What you have to do:
Copy out every line of the records below, letter for letter, with nothing changed.
Top of Supplied material
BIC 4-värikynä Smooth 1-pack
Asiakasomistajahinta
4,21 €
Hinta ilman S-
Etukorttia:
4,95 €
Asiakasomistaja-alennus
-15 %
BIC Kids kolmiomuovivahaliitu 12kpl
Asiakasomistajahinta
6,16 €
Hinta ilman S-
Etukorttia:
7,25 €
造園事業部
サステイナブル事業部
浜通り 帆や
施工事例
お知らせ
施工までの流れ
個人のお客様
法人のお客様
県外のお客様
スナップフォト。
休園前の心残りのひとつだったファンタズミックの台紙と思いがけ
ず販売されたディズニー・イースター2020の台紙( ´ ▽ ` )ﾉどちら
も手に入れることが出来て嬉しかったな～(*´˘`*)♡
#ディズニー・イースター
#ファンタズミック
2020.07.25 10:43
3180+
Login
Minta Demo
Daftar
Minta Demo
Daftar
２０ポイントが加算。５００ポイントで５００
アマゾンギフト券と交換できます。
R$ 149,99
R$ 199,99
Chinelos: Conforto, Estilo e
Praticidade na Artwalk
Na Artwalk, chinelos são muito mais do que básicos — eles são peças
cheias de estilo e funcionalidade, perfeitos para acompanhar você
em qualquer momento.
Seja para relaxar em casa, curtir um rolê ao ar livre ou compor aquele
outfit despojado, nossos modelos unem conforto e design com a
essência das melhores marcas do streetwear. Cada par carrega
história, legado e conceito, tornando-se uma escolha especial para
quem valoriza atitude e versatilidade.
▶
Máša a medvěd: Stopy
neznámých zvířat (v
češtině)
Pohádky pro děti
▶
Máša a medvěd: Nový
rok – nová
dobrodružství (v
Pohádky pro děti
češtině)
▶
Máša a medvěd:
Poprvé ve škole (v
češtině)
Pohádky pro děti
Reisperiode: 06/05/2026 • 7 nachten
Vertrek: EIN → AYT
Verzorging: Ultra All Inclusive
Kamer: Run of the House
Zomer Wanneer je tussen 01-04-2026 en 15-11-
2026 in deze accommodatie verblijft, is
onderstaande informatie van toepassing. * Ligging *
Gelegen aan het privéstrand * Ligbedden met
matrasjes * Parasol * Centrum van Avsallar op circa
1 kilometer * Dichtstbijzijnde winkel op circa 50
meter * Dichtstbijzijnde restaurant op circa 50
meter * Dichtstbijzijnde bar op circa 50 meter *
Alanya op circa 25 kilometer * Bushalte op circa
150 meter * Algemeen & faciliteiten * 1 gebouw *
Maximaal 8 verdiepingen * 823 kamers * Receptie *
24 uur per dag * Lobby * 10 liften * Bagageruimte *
Bottom of Supplied material
Reply to the task:
BIC 4-värikynä Smooth 1-pack
Asiakasomistajahinta
4,21 €
Hinta ilman S-
Etukorttia:
4,95 €
Asiakasomistaja-alennus
-15 %
BIC Kids kolmiomuovivahaliitu 12kpl
Asiakasomistajahinta
6,16 €
Hinta ilman S-
Etukorttia:
7,25 €
造園事業部
サステイナブル事業部
浜通り 帆や
施工事例
お知らせ
施工までの流れ
個人のお客様
法人のお客様
県外のお客様
スナップフォト。
休園前の心残りのひとつだったファンタズミックの台紙と思いがけ
ず販売されたディズニー・イースター2020の台紙( ´ ▽ ` )ﾉどちら
も手に入れることが出来て嬉しかったな～(*´˘`*)♡
#ディズニー・イースター
#ファンタズミック
2020.07.25 10:43
3180+
Login
Minta Demo
Daftar
Minta Demo
Daftar
２０ポイントが加算。５００ポイントで５００
アマゾンギフト券と交換できます。
R$ 149,99
R$ 199,99
Chinelos: Conforto, Estilo e
Praticidade na Artwalk
Na Artwalk, chinelos são muito mais do que básicos — eles são peças
cheias de estilo e funcionalidade, perfeitos para acompanhar você
em qualquer momento.
Seja para relaxar em casa, curtir um rolê ao ar livre ou compor aquele
outfit despojado, nossos modelos unem conforto e design com a
essência das melhores marcas do streetwear. Cada par carrega
história, legado e conceito, tornando-se uma escolha especial para
quem valoriza atitude e versatilidade.
▶
Máša a medvěd: Stopy
neznámých zvířat (v
češtině)
Pohádky pro děti
▶
Máša a medvěd: Nový
rok – nová
dobrodružství (v
Pohádky pro děti
češtině)
▶
Máša a medvěd:
Poprvé ve škole (v
češtině)
Pohádky pro děti
Reisperiode: 06/05/2026 • 7 nachten
Vertrek: EIN → AYT
Verzorging: Ultra All Inclusive
Kamer: Run of the House
Zomer Wanneer je tussen 01-04-2026 en 15-11-
2026 in deze accommodatie verblijft, is
onderstaande informatie van toepassing. * Ligging *
Gelegen aan het privéstrand * Ligbedden met
matrasjes * Parasol * Centrum van Avsallar op circa
1 kilometer * Dichtstbijzijnde winkel op circa 50
meter * Dichtstbijzijnde restaurant op circa 50
meter * Dichtstbijzijnde bar op circa 50 meter *
Alanya op circa 25 kilometer * Bushalte op circa
150 meter * Algemeen & faciliteiten * 1 gebouw *
Maximaal 8 verdiepingen * 823 kamers * Receptie *
24 uur per dag * Lobby * 10 liften * Bagageruimte *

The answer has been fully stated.